The problem —
Print the part of the C++ polymorphism question that opens with the words containing "Reputation: 2043" and closes with "on the syntax.", copying it word for word.

Extract to read —
Questioning
Questioning

Reputation: 2043

C++ Polymorphism and Overriding

I'm having a hard time getting this working in C++, I've managed it in C# but I've not used C++ much so I'm not sure on the syntax.

The purpose of this is for a simple state manager, each state inherits from a base class called "state".

I've gotten overriding to work but I can't seem to manage the polymorphism aspect. That is that I cannot have an object "State currentState" and set that object to equal "menuState" and have it run the desired function, I know this is because it is only finding the signature for the State class but I am unsure how to avoid it. Here's some simplified code so that someone can help me understand.

// stringstreams
#include <iostream>
#include <string>
#include <sstream>
using namespace std;

// State.h
class State{
public:
  virtual void drawState();
};

// State.cpp
void State::drawState() {
    cout << "Base state.\n";
}

// MenuState.h
class MenuState: public State {
public:
  virtual void drawState();
};


// MenuState.cpp
void MenuState::drawState() {
    cout << "Menu state.\n";
    State::drawState();
}

int main ()

Records shown —

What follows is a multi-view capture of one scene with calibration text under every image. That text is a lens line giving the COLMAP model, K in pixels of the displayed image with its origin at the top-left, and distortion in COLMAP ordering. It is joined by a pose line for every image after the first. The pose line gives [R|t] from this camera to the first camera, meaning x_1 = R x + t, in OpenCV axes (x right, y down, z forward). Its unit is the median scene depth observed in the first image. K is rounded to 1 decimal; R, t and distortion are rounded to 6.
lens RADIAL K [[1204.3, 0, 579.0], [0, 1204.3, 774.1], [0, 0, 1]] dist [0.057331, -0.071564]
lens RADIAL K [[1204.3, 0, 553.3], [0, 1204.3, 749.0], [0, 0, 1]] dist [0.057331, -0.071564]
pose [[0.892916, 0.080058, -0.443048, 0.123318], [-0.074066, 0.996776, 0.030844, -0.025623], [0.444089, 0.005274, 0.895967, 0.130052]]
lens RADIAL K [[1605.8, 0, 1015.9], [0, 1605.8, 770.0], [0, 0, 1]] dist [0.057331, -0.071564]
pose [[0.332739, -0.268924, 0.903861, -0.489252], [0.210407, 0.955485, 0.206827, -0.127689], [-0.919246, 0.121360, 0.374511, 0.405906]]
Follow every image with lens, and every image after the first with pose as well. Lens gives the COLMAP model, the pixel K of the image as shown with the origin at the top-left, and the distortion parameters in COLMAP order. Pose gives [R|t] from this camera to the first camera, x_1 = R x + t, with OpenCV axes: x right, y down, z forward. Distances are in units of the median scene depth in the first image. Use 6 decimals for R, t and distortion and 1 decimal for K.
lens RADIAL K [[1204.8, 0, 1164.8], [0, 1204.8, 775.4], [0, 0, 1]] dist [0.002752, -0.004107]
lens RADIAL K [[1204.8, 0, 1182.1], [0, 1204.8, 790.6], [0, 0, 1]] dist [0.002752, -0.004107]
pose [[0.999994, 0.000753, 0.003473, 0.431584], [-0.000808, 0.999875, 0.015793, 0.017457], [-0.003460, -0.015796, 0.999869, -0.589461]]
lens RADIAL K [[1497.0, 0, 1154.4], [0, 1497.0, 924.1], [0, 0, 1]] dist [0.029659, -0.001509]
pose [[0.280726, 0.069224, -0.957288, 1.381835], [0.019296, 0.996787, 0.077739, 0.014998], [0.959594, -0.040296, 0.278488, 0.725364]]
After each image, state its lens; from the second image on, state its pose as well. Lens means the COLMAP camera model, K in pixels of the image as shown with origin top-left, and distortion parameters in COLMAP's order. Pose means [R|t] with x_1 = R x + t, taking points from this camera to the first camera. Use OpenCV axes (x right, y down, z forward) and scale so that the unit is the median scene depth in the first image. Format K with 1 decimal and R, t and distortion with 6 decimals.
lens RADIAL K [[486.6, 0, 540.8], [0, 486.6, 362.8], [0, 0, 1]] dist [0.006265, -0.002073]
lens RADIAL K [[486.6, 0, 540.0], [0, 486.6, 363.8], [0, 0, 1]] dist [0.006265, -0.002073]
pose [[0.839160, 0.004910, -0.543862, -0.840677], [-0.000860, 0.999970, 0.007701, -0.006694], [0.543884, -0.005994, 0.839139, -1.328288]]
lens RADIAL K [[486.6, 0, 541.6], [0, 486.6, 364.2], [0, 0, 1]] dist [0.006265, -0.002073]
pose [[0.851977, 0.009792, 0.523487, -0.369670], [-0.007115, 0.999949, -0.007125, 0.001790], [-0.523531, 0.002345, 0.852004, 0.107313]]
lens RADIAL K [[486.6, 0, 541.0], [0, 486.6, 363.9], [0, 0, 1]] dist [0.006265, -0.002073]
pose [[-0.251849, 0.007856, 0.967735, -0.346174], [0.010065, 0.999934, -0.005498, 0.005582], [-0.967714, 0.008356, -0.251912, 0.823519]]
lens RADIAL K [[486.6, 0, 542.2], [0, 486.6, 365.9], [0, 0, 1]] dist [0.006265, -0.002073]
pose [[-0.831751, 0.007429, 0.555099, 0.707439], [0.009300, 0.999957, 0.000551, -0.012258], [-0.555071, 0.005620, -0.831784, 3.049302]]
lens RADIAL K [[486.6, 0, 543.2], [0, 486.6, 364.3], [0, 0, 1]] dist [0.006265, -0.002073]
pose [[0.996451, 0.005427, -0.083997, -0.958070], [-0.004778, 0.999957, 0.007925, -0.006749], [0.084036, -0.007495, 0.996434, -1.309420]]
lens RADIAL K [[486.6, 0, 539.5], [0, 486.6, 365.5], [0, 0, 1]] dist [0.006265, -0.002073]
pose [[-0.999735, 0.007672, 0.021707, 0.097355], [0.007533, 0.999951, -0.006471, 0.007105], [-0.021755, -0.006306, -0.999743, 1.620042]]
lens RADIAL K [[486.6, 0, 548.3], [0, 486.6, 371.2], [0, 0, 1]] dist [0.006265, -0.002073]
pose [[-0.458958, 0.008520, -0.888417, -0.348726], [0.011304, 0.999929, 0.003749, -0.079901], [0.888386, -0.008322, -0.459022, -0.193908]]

Task response —
Reputation: 2043

C++ Polymorphism and Overriding

I'm having a hard time getting this working in C++, I've managed it in C# but I've not used C++ much so I'm not sure on the syntax.